地味な君のお隣を ▽短編




リレーは一回戦と二回戦があって、
俺らはシードで決勝から。


シードは各クラスからひとつ出せて、
練習タイムで決まる。



「では決勝戦です。出場するクラスは………」


「頑張ってね!」


「女子もな」


女子は一回戦目からだったけど、勝ち残った。


_____


女子は3位。


ピストルが鳴り、幹人が走り出す。


すご、1位じゃん。


新次、柊和で3位。



俺にバトンが渡る瞬間。



「榛名ー!転ぶなー!頑張れー!」



生田の声。




うっせ。

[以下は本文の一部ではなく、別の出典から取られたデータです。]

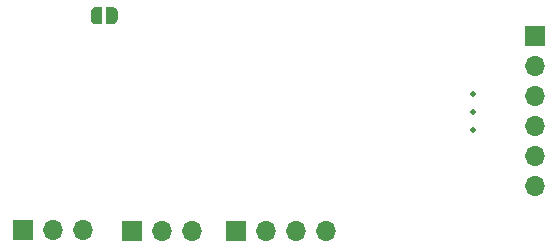
<source format=gbr>
%TF.GenerationSoftware,KiCad,Pcbnew,(5.1.9)-1*%
%TF.CreationDate,2021-05-08T20:51:41+01:00*%
%TF.ProjectId,TSDZ2-ESP32-Alt,5453445a-322d-4455-9350-33322d416c74,A*%
%TF.SameCoordinates,Original*%
%TF.FileFunction,Soldermask,Bot*%
%TF.FilePolarity,Negative*%
%FSLAX46Y46*%
G04 Gerber Fmt 4.6, Leading zero omitted, Abs format (unit mm)*
G04 Created by KiCad (PCBNEW (5.1.9)-1) date 2021-05-08 20:51:41*
%MOMM*%
%LPD*%
G01*
G04 APERTURE LIST*
%ADD10C,0.500000*%
%ADD11C,0.100000*%
%ADD12O,1.700000X1.700000*%
%ADD13R,1.700000X1.700000*%
G04 APERTURE END LIST*
D10*
%TO.C,REF\u002A\u002A*%
X170300000Y-98500000D03*
%TD*%
%TO.C,REF\u002A\u002A*%
X170300000Y-100050000D03*
%TD*%
%TO.C,REF\u002A\u002A*%
X170300000Y-101500000D03*
%TD*%
D11*
%TO.C,JP2*%
G36*
X139700000Y-91100602D02*
G01*
X139724534Y-91100602D01*
X139773365Y-91105412D01*
X139821490Y-91114984D01*
X139868445Y-91129228D01*
X139913778Y-91148005D01*
X139957051Y-91171136D01*
X139997850Y-91198396D01*
X140035779Y-91229524D01*
X140070476Y-91264221D01*
X140101604Y-91302150D01*
X140128864Y-91342949D01*
X140151995Y-91386222D01*
X140170772Y-91431555D01*
X140185016Y-91478510D01*
X140194588Y-91526635D01*
X140199398Y-91575466D01*
X140199398Y-91600000D01*
X140200000Y-91600000D01*
X140200000Y-92100000D01*
X140199398Y-92100000D01*
X140199398Y-92124534D01*
X140194588Y-92173365D01*
X140185016Y-92221490D01*
X140170772Y-92268445D01*
X140151995Y-92313778D01*
X140128864Y-92357051D01*
X140101604Y-92397850D01*
X140070476Y-92435779D01*
X140035779Y-92470476D01*
X139997850Y-92501604D01*
X139957051Y-92528864D01*
X139913778Y-92551995D01*
X139868445Y-92570772D01*
X139821490Y-92585016D01*
X139773365Y-92594588D01*
X139724534Y-92599398D01*
X139700000Y-92599398D01*
X139700000Y-92600000D01*
X139200000Y-92600000D01*
X139200000Y-91100000D01*
X139700000Y-91100000D01*
X139700000Y-91100602D01*
G37*
G36*
X138900000Y-92600000D02*
G01*
X138400000Y-92600000D01*
X138400000Y-92599398D01*
X138375466Y-92599398D01*
X138326635Y-92594588D01*
X138278510Y-92585016D01*
X138231555Y-92570772D01*
X138186222Y-92551995D01*
X138142949Y-92528864D01*
X138102150Y-92501604D01*
X138064221Y-92470476D01*
X138029524Y-92435779D01*
X137998396Y-92397850D01*
X137971136Y-92357051D01*
X137948005Y-92313778D01*
X137929228Y-92268445D01*
X137914984Y-92221490D01*
X137905412Y-92173365D01*
X137900602Y-92124534D01*
X137900602Y-92100000D01*
X137900000Y-92100000D01*
X137900000Y-91600000D01*
X137900602Y-91600000D01*
X137900602Y-91575466D01*
X137905412Y-91526635D01*
X137914984Y-91478510D01*
X137929228Y-91431555D01*
X137948005Y-91386222D01*
X137971136Y-91342949D01*
X137998396Y-91302150D01*
X138029524Y-91264221D01*
X138064221Y-91229524D01*
X138102150Y-91198396D01*
X138142949Y-91171136D01*
X138186222Y-91148005D01*
X138231555Y-91129228D01*
X138278510Y-91114984D01*
X138326635Y-91105412D01*
X138375466Y-91100602D01*
X138400000Y-91100602D01*
X138400000Y-91100000D01*
X138900000Y-91100000D01*
X138900000Y-92600000D01*
G37*
%TD*%
D12*
%TO.C,J2*%
X175500000Y-106300000D03*
X175500000Y-103760000D03*
X175500000Y-101220000D03*
X175500000Y-98680000D03*
X175500000Y-96140000D03*
D13*
X175500000Y-93600000D03*
%TD*%
D12*
%TO.C,J4*%
X137280000Y-110000000D03*
X134740000Y-110000000D03*
D13*
X132200000Y-110000000D03*
%TD*%
D12*
%TO.C,J3*%
X157800000Y-110100000D03*
X155260000Y-110100000D03*
X152720000Y-110100000D03*
D13*
X150180000Y-110100000D03*
%TD*%
D12*
%TO.C,U6*%
X146480000Y-110100000D03*
X143940000Y-110100000D03*
D13*
X141400000Y-110100000D03*
%TD*%
M02*

</source>
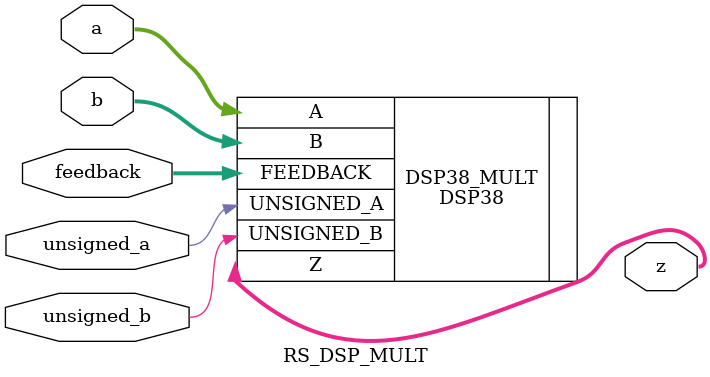
<source format=v>
module RS_DSP_MULT (
    input  wire [19:0] a,
    input  wire [17:0] b,
    output wire [37:0] z,

    input  wire [2:0] feedback,
    input  wire       unsigned_a,
    input  wire       unsigned_b
);

DSP38 #(
    .DSP_MODE("MULTIPY"),
    .OUTPUT_REG_EN("FALSE"),
    .INPUT_REG_EN("FALSE")
) DSP38_MULT (
    .A(a),
    .B(b),
    .Z(z),
    .FEEDBACK(feedback),
    .UNSIGNED_A(unsigned_a),
    .UNSIGNED_B(unsigned_b)
);

endmodule

</source>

転ばねーし。



柊和からバトンを綺麗に受け取り、走る。全力ねえ。やってみっか。



ダントツでテープを切った。




やっば。息切れるとか。



「はーるーな」



前から走ってきた生田が俺に抱きつく。



周りがザワつくがそんなん気にしない。


俺は生田の肩に顔を埋めて、



「俺も好きだ」



そういった。



俺から離れた生田は泣いていて、



「………っ知ってる」



「可愛くねえな」



「うるさい!」



そんな生田の頭をくしゃくしゃに撫でた。



俺もいつからだろう。



お前だけがいればいいって思ってたのは。